Though they sent each other text and designs daily, both Cohen and Humphrey said it wasn't until they met face-to-face that either felt they had established a serious business relationship. But having met by e-mail did make it easier to jump into the first project, Humphrey said.

"You have a sense of security with them," Humphrey said in a telephone interview from England. "You find out things about people, just from their voice when you're speaking on the phone, that you don't when you're typing."

"You don't have as many preconceived ideas about them," he said. "I think they've told you more (by text) about themselves than they might not have on the phone."

Creative partnerships like Mad Mats can only become more common as computer networks blur the boundaries between commercial and social interactions, said Karen Heyman, a communications consultant based in Santa Monica.

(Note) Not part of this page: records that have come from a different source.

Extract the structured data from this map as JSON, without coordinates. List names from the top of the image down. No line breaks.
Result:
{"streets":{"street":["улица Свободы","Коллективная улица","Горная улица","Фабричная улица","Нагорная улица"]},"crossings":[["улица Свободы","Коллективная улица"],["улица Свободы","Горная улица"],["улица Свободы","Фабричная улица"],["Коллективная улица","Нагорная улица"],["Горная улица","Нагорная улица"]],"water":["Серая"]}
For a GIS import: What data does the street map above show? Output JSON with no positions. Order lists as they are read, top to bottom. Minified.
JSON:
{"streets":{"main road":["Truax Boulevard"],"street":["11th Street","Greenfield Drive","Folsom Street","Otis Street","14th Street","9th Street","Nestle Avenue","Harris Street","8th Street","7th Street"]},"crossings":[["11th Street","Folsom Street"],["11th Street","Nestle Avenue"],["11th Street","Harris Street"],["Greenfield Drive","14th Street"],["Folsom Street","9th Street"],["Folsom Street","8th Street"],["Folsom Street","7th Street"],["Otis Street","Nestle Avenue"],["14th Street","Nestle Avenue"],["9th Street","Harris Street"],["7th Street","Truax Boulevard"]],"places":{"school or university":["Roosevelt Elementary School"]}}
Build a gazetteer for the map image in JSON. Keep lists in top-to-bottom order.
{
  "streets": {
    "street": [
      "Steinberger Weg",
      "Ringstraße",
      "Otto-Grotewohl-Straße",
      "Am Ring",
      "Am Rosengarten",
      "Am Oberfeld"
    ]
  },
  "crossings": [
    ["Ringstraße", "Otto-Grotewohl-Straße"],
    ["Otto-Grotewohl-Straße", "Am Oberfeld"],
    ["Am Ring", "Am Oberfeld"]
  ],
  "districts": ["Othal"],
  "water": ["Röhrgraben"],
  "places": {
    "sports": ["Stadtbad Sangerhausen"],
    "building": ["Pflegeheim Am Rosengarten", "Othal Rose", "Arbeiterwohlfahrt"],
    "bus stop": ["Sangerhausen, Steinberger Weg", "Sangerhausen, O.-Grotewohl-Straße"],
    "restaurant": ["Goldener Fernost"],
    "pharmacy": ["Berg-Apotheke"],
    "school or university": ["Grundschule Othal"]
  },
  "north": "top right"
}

"People on-line aren't doing anything they wouldn't do in real life. It's much the way you go to a party and don't expect any business to happen, and then you meet somebody who says, 'Oh my God, my sister-in-law's in that business,' and suddenly there might be a deal for somebody," Heyman said.

"What's different is that instead of the people being from Marina del Rey and Malibu, now they're from Italy and Ohio," she said.


With about $25,000 that she and her husband, Jeffrey, had made from a Newport Beach veterinary hospital they own, Cohen founded Mad Mats after dropping out of an evening MBA program at Pepperdine University.

Printing and manufacturing work on the foam products is contracted out, though Cohen and eight part-time workers handle the final packaging and shipping tasks from the company's administrative office.

She said she was swamped with interest from the first time she put the mouse pads on display at a trade show, but was misled by buyers from several large chains.

"If there was one big mistake I made, it was to begin production without having a firm order," Cohen said. When she called one company to complete what she thought would be final paperwork, Cohen said she was told the buyer no longer worked there and that her replacement wasn't interested in completing the purchase.

Another error, Cohen believes, was in initially offering too many designs. "Sometimes when you offer people too much choice, they can't buy at all," she said. "You could tell who those buyers were when they called and asked what our top sellers were, and then they'd just order those."

"I also made the mistake of telling them the truth about what sold well," she said. "Then we couldn't keep them in stock!"

Mad Mat's best-selling mouse pad is one printed with a muscular male torso, she said.


Why Wrist Rests?

Used correctly, ergonomic aids like wrist rests can make using a computer more comfortable and prevent injury. Some tips on wrist rests:

Proper use: Use only during pauses, not while typing. Wrists should hover slightly above the rest while using the keyboard. Typing with wrists lying on rest places external pressure on sensitive carpal tunnel area and can lead to soreness.

Other benefits: Wrist rests also help prevent tightness in shoulder and neck areas by minimizing the static load that typing places across shoulder area.

Material: Should be upholstered or made of a cushioned substance, such as foam rubber.

Height, width: Should be level with home row keys and wide enough (3-4 inches) to rest entire wrist area.

Exercise breaks: Pause frequently. Circle hands in both directions to keep wrists limber. Do shoulder shrugs to loosen tension.